↓
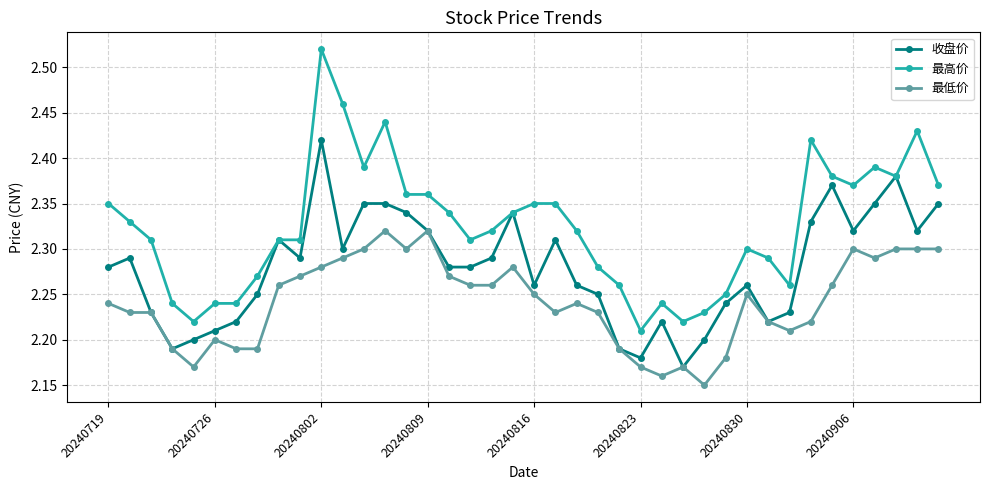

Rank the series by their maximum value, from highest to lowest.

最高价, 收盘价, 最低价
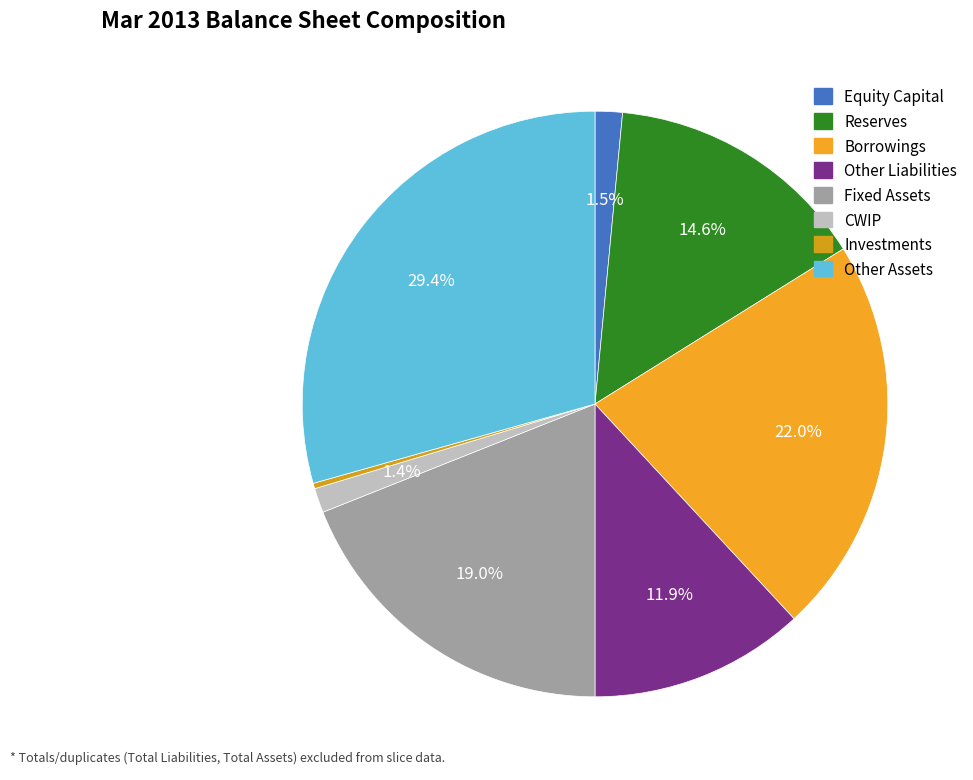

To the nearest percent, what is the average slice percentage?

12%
↑
↓
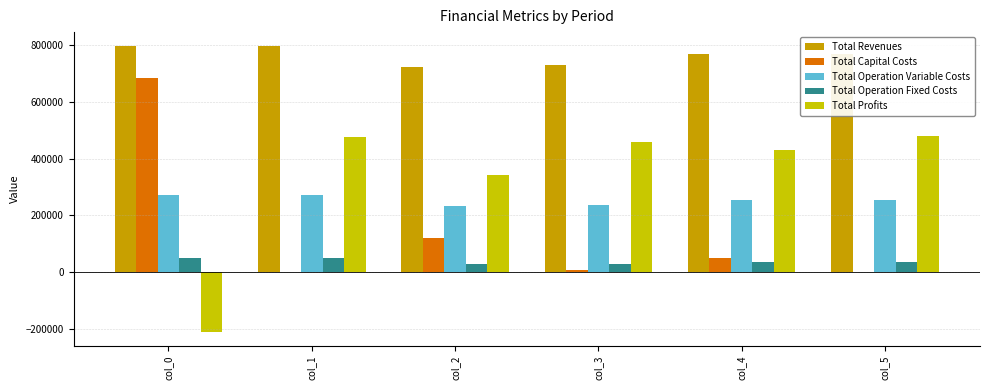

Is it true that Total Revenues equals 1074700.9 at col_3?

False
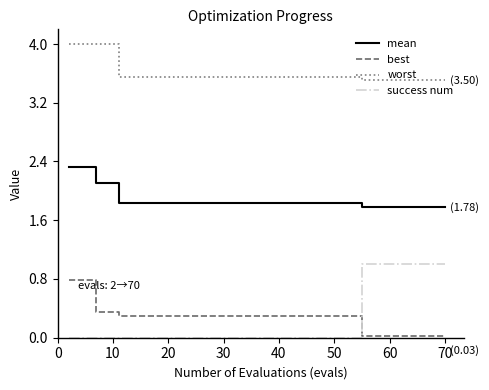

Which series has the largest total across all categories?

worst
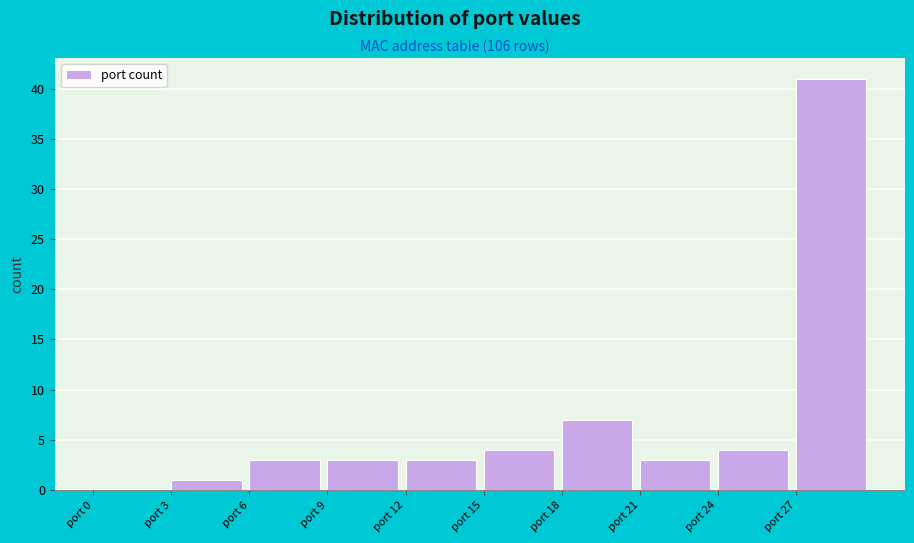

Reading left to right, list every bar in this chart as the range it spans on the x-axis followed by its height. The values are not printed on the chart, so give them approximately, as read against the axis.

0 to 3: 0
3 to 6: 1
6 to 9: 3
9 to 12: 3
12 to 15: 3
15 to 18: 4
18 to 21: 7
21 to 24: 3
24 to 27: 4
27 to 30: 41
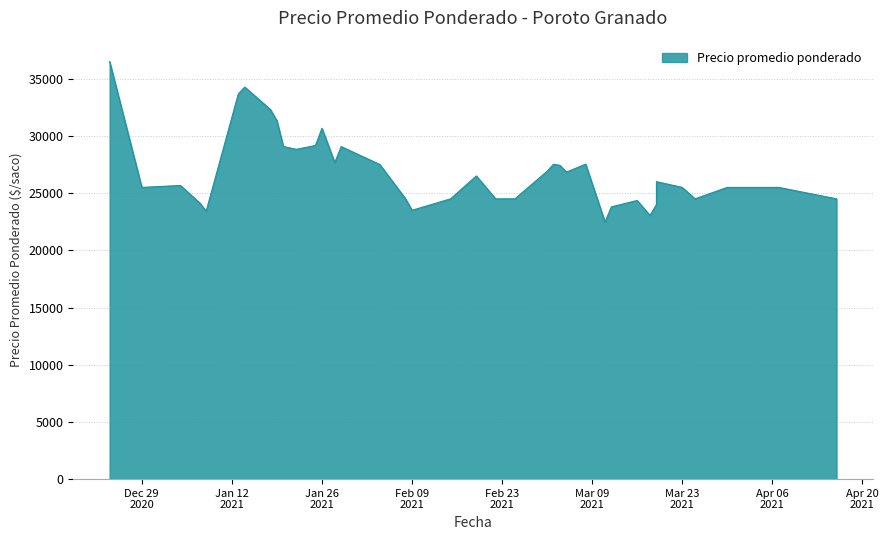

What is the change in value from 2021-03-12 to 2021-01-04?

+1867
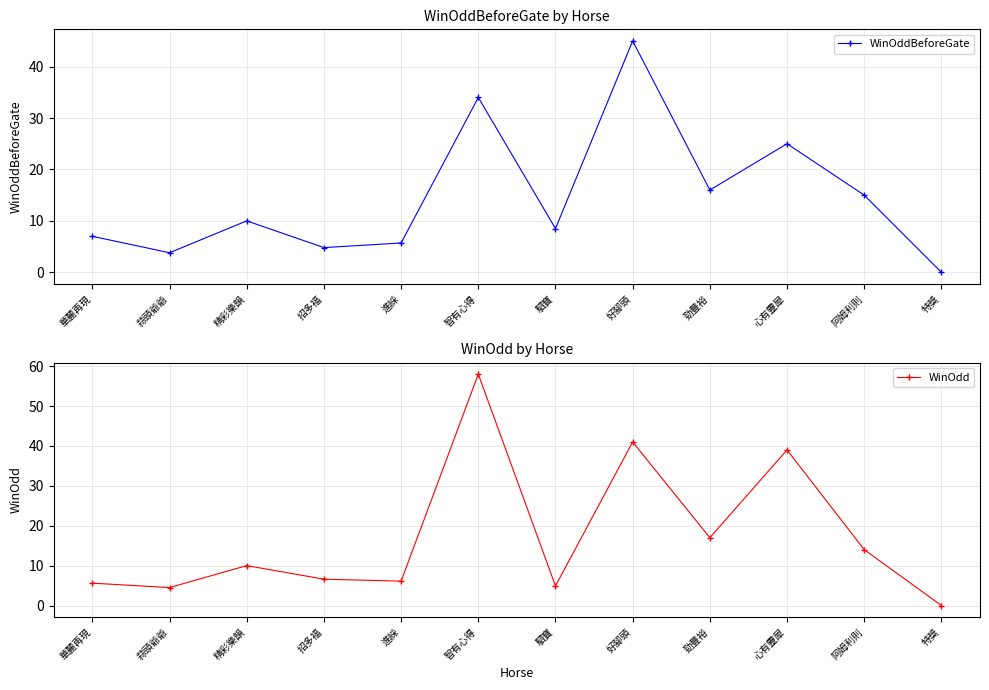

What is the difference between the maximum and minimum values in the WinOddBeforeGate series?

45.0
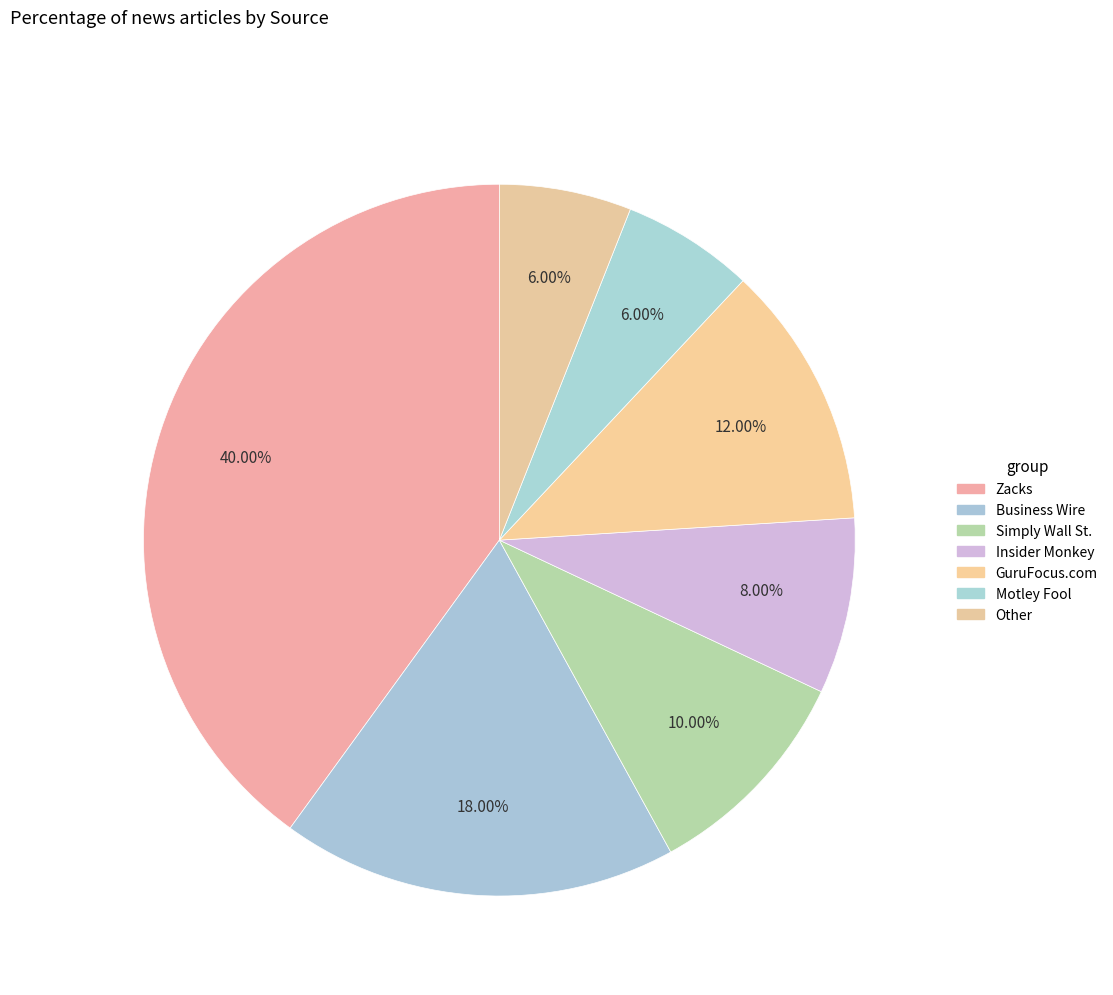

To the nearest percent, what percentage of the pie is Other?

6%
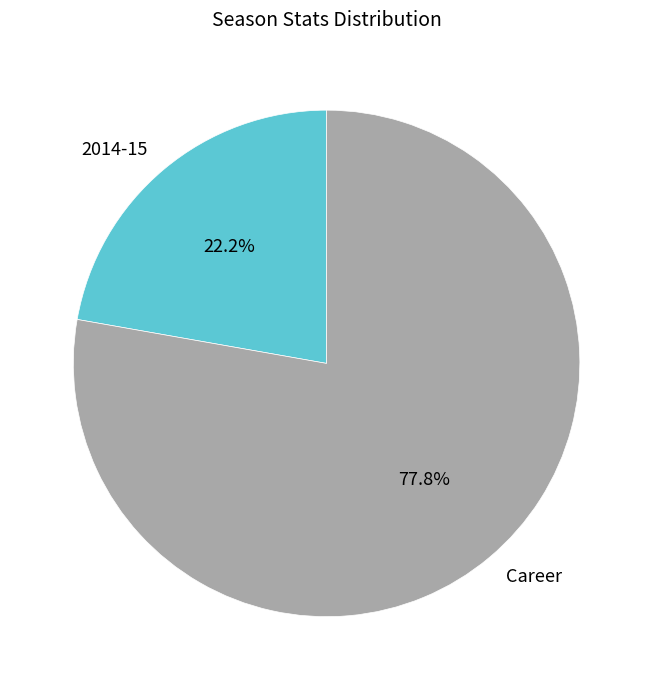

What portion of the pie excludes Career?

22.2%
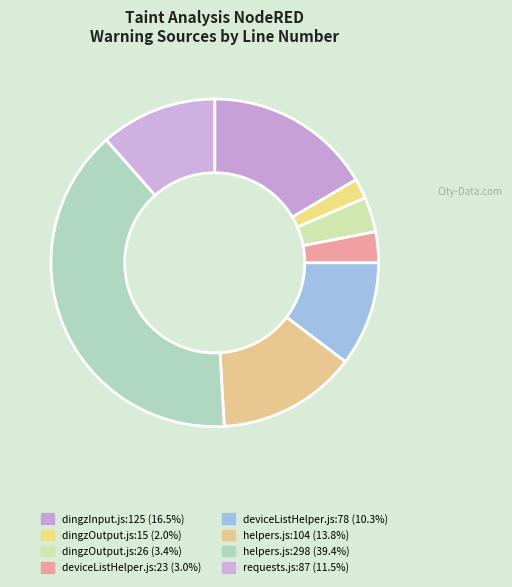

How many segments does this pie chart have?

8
↑
↓
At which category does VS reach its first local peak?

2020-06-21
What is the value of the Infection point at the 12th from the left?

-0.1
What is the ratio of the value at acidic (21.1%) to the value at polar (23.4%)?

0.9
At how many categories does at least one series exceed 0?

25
↑
__Directions for this task__. Count the lines of the records above that contain the string "from", treating uppercase and lowercase as different. Reply with the number only.

__Result__. 3